[WHAT YOU ARE ASKED TO DO] Leave no line out; reproduce the listing exactly.

[DATA TO EXAMINE]
★ ★ ★
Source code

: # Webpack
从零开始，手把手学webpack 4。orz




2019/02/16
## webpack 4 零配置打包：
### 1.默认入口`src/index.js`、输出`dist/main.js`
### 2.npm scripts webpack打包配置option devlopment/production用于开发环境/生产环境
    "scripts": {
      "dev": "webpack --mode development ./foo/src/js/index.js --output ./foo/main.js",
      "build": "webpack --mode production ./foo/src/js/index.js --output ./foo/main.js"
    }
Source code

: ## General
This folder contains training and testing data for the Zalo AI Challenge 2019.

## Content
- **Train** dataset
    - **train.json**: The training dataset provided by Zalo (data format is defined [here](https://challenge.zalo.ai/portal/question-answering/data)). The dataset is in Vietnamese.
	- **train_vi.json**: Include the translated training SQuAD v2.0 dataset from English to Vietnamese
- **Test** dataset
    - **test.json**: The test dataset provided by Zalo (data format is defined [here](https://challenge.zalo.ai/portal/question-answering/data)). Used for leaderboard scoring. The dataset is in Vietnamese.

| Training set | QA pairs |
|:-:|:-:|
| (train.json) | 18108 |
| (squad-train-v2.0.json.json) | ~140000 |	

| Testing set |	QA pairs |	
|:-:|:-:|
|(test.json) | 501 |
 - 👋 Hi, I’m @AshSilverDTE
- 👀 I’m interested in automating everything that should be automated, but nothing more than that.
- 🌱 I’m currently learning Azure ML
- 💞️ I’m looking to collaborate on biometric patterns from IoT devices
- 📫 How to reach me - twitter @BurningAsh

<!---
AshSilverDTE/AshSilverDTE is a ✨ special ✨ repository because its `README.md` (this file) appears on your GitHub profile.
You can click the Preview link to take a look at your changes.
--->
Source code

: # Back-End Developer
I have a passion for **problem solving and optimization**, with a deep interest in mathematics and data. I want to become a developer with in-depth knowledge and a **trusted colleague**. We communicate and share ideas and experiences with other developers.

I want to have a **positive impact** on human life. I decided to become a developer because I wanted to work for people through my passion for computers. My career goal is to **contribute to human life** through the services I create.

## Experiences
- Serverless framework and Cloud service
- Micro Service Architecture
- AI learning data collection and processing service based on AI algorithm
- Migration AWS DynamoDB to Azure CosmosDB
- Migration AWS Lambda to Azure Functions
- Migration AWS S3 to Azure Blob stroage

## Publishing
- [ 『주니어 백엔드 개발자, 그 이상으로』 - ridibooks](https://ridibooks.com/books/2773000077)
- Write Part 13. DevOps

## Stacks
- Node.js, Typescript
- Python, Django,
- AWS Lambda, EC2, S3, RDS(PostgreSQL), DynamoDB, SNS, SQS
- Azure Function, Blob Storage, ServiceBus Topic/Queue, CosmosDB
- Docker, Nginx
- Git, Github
★ ★ ★
[RESULT OF THE EXERCISE]
Source code

: # Webpack
从零开始，手把手学webpack 4。orz




2019/02/16
## webpack 4 零配置打包：
### 1.默认入口`src/index.js`、输出`dist/main.js`
### 2.npm scripts webpack打包配置option devlopment/production用于开发环境/生产环境
    "scripts": {
      "dev": "webpack --mode development ./foo/src/js/index.js --output ./foo/main.js",
      "build": "webpack --mode production ./foo/src/js/index.js --output ./foo/main.js"
    }
Source code

: ## General
This folder contains training and testing data for the Zalo AI Challenge 2019.

## Content
- **Train** dataset
    - **train.json**: The training dataset provided by Zalo (data format is defined [here](https://challenge.zalo.ai/portal/question-answering/data)). The dataset is in Vietnamese.
	- **train_vi.json**: Include the translated training SQuAD v2.0 dataset from English to Vietnamese
- **Test** dataset
    - **test.json**: The test dataset provided by Zalo (data format is defined [here](https://challenge.zalo.ai/portal/question-answering/data)). Used for leaderboard scoring. The dataset is in Vietnamese.

| Training set | QA pairs |
|:-:|:-:|
| (train.json) | 18108 |
| (squad-train-v2.0.json.json) | ~140000 |	

| Testing set |	QA pairs |	
|:-:|:-:|
|(test.json) | 501 |
 - 👋 Hi, I’m @AshSilverDTE
- 👀 I’m interested in automating everything that should be automated, but nothing more than that.
- 🌱 I’m currently learning Azure ML
- 💞️ I’m looking to collaborate on biometric patterns from IoT devices
- 📫 How to reach me - twitter @BurningAsh

<!---
AshSilverDTE/AshSilverDTE is a ✨ special ✨ repository because its `README.md` (this file) appears on your GitHub profile.
You can click the Preview link to take a look at your changes.
--->
Source code

: # Back-End Developer
I have a passion for **problem solving and optimization**, with a deep interest in mathematics and data. I want to become a developer with in-depth knowledge and a **trusted colleague**. We communicate and share ideas and experiences with other developers.

I want to have a **positive impact** on human life. I decided to become a developer because I wanted to work for people through my passion for computers. My career goal is to **contribute to human life** through the services I create.

## Experiences
- Serverless framework and Cloud service
- Micro Service Architecture
- AI learning data collection and processing service based on AI algorithm
- Migration AWS DynamoDB to Azure CosmosDB
- Migration AWS Lambda to Azure Functions
- Migration AWS S3 to Azure Blob stroage

## Publishing
- [ 『주니어 백엔드 개발자, 그 이상으로』 - ridibooks](https://ridibooks.com/books/2773000077)
- Write Part 13. DevOps

## Stacks
- Node.js, Typescript
- Python, Django,
- AWS Lambda, EC2, S3, RDS(PostgreSQL), DynamoDB, SNS, SQS
- Azure Function, Blob Storage, ServiceBus Topic/Queue, CosmosDB
- Docker, Nginx
- Git, Github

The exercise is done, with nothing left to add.